Is the data well-sampled?

The previous plot shows that the data wasn't sampled very evenly in time. Before around 1997, the data looks sparse.

How many questions should there be every year? Assuming all questions are viewed in every game, what is the maximum number of questions viewed per year? There are 30 questions per round plus the Final Jeopardy question, so there are at most 61 questions per game. Then assuming 52 weeks per year and 5 games per week, there should be at most 15860 questions per year.

$ (61 \textrm{ questions/game}) \times (5 \textrm{ games/week}) \times (52 \textrm{ weeks/year}) = 15860 \textrm{ questions/year } $

Now let's see how that compares with the data we have.


In [30]:
# Resample the data yearly, "A" and then count it up.
resample_df = df.resample('A', on='air_date')['question'].count()
resample_df = pd.DataFrame(resample_df)
resample_df.head()


Out[30]:
question
air_date
1984-12-31 1179
1985-12-31 888
1986-12-31 1409
1987-12-31 1275
1988-12-31 1290

In [31]:
# Now plot it.
ax = resample_df.plot.bar(legend = False, figsize=(18,4), fontsize = 15)
ax.set_xlabel("Air Date",fontsize = 20)
ax.set_ylabel("Counts",fontsize = 20);



In [32]:
# Those x axis labels are pretty awful. Let's clean them up.
resample_df['year'] = resample_df.index.year
resample_df = resample_df.set_index('year')

In [33]:
ax = resample_df['question'].plot.bar(figsize=(18,4), fontsize = 15)
ax.set_xlabel("Air Date",fontsize = 20)

ax.set_ylabel("Counts",fontsize = 20);


Yes, it looks like the dataset was not sampled evenly.


In [34]:
# What is the maximum number of questions in a year?
resample_df.max()


Out[34]:
question    14036
dtype: int64

Remember, there should be at most about 15,000 questions per year. The maximum value is just over 14,000, which makes sense because not all questions are always viewed in each round of Jeopardy.

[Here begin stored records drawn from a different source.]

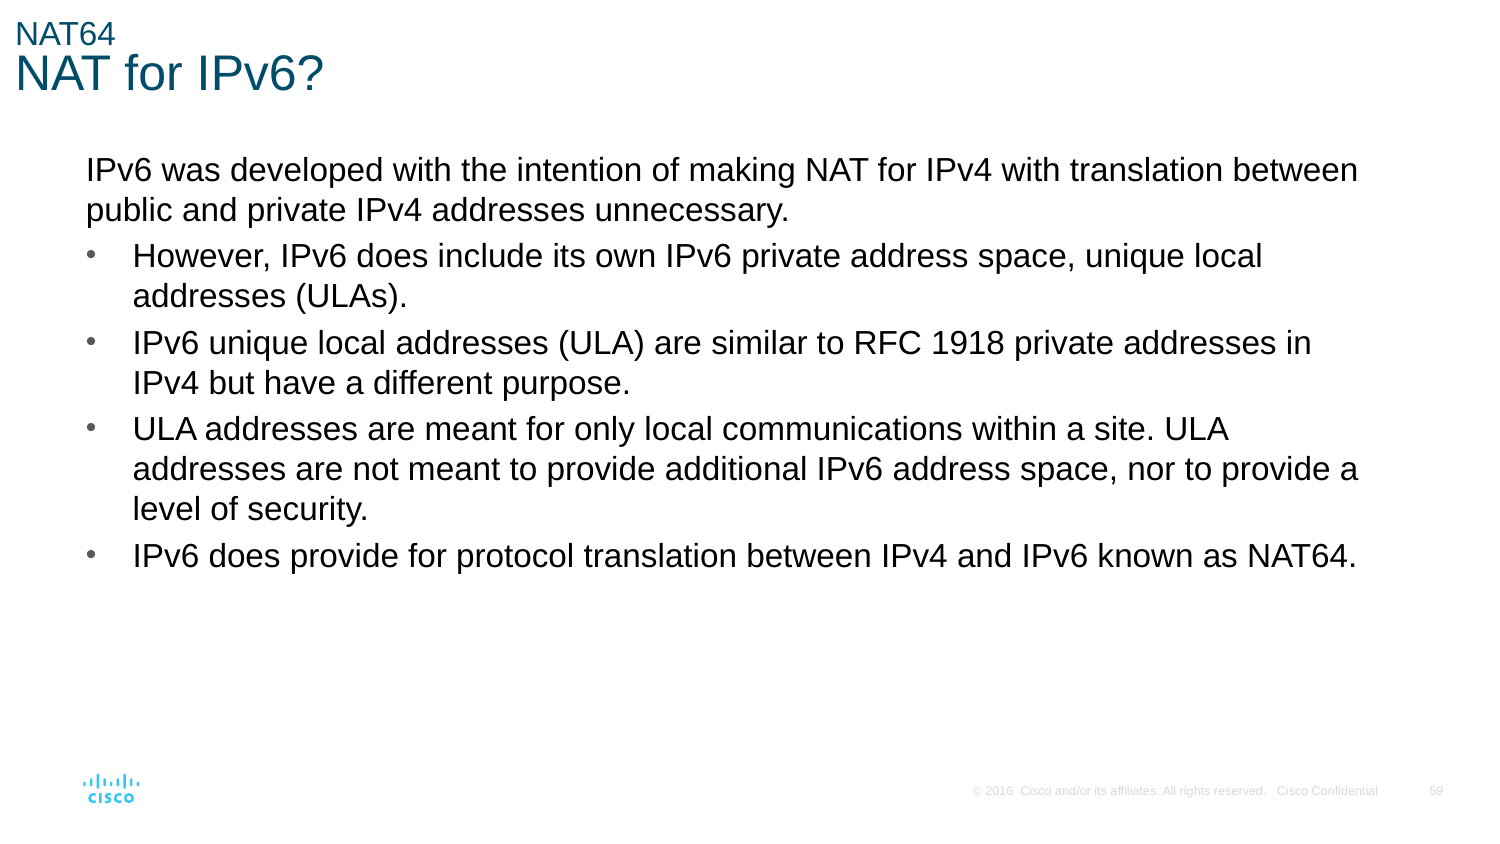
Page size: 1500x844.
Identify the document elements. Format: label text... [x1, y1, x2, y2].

title NAT64 NAT for IPv6? [0, 0, 1369, 121]
list IPv6 was developed with the intention of making NAT for IPv4 with translation between public and private IPv4 addresses unnecessary. However, IPv6 does include its own IPv6 private address space, unique local addresses (ULAs). IPv6 unique local addresses (ULA) are similar to RFC 1918 private addresses in IPv4 but have a different purpose. ULA addresses are meant for only local communications within a site. ULA addresses are not meant to provide additional IPv6 address space, nor to provide a level of security. IPv6 does provide for protocol translation between IPv4 and IPv6 known as NAT64. [70, 140, 1385, 617]
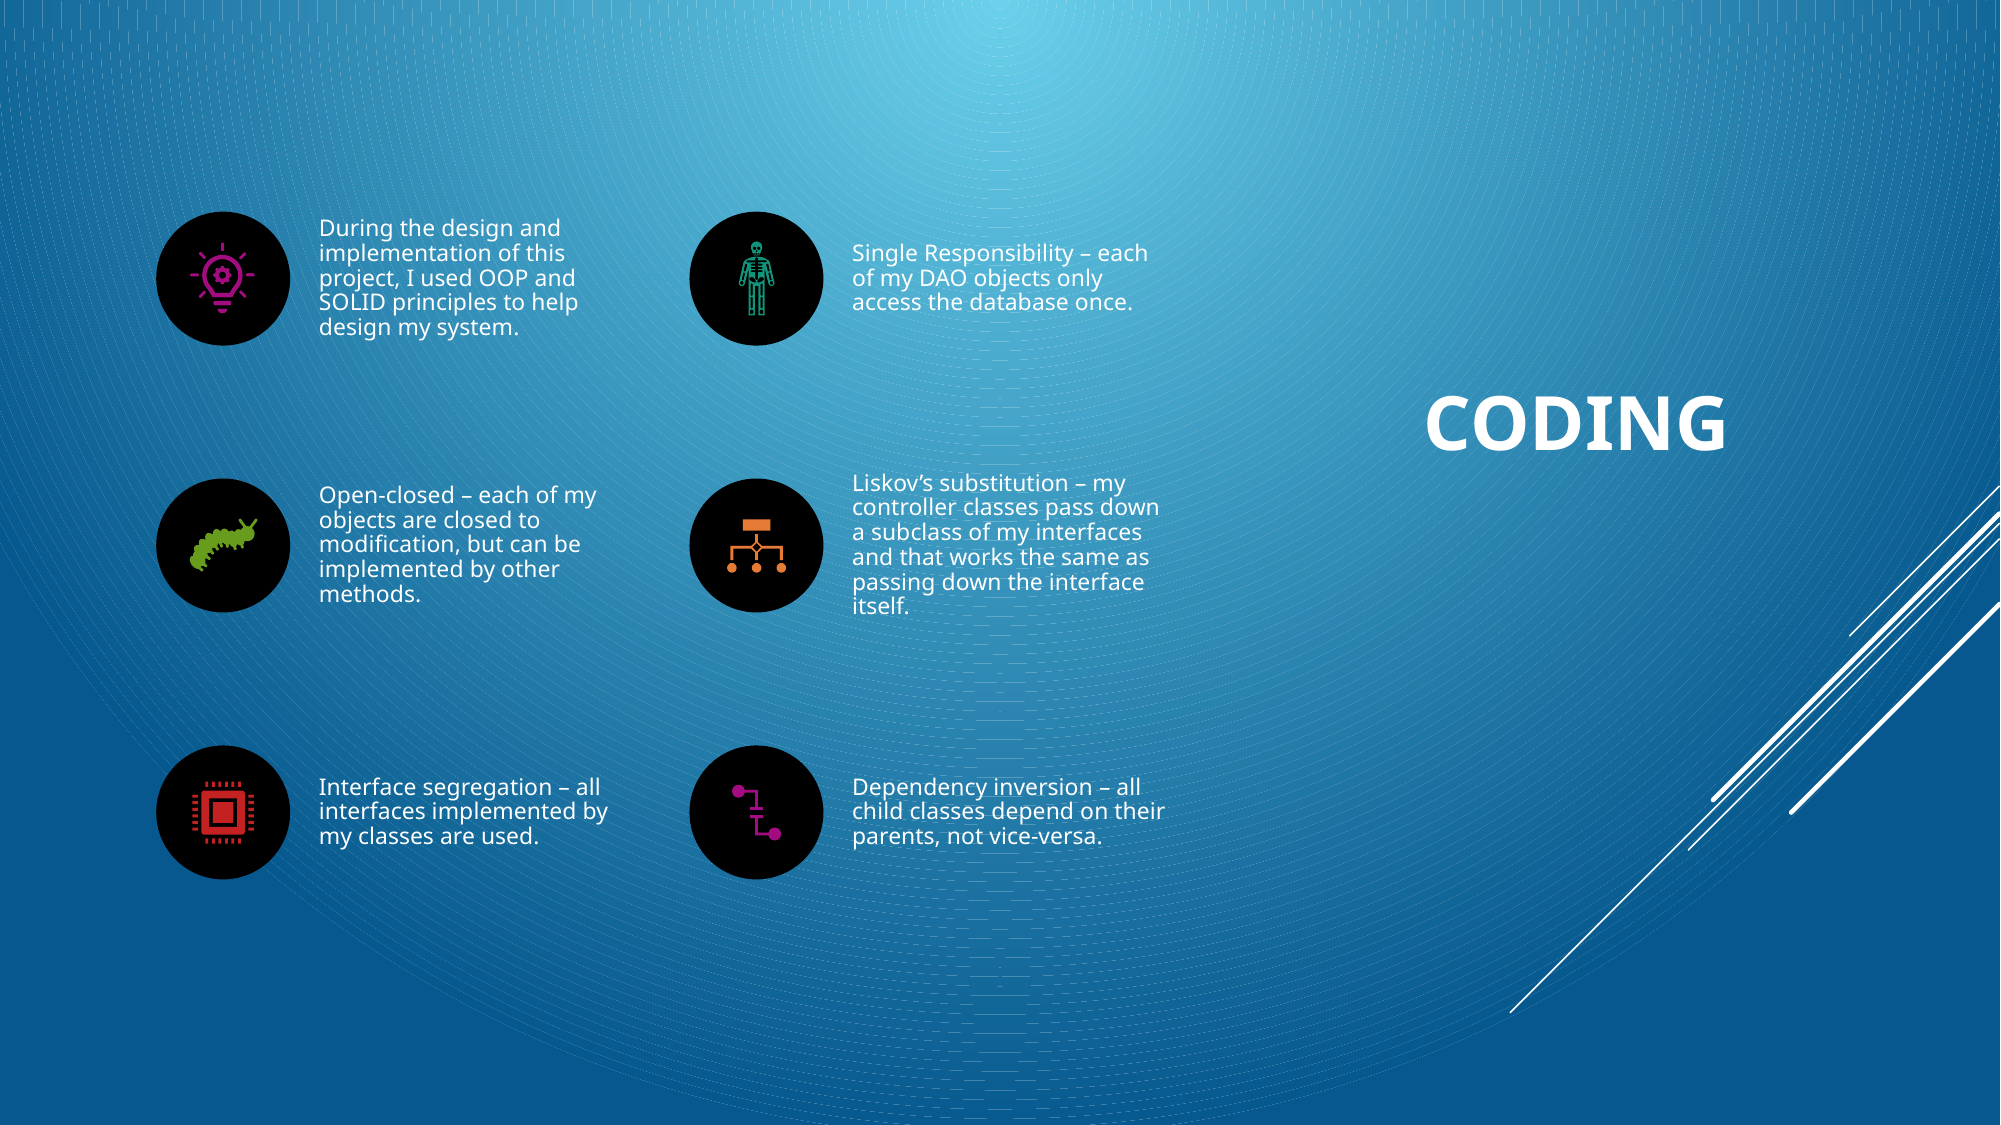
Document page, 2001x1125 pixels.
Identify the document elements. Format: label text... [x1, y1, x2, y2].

title Coding [1408, 154, 1909, 688]
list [153, 154, 1170, 937]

Sometimes a whole column will go unrevealed, which is about 10% of the questions (or 6/61). If I assume that some questions aren't revealed and that some years will have fewer game days, then I will only use years within 20% of the maximum value of 15860.


In [35]:
0.8*15860


Out[35]:
12688.0

In [36]:
resample_df[resample_df['question'] >= 12688]


Out[36]:
question
year
1997 13099
1998 13143
1999 13540
2000 13439
2004 13190
2005 13560
2006 13726
2007 13940
2008 14036
2009 13579
2010 13756
2011 13376

It looks like the years 1997-2000 and 2004-2011 are well-sampled.

Done, for now.

In order to work with this cleaned dataset later, let's output it to another JSON file that pandas can read. This way I can start with this cleaned dataset next time.


In [37]:
# First remove unnecessary column.
del df['value_original']
# Now output the dataframe to a JSON file.
pd.DataFrame.to_json(df, 'JEOPARDY_QUESTIONS1_cleaned.json', date_format='iso') # Output date/times as strings.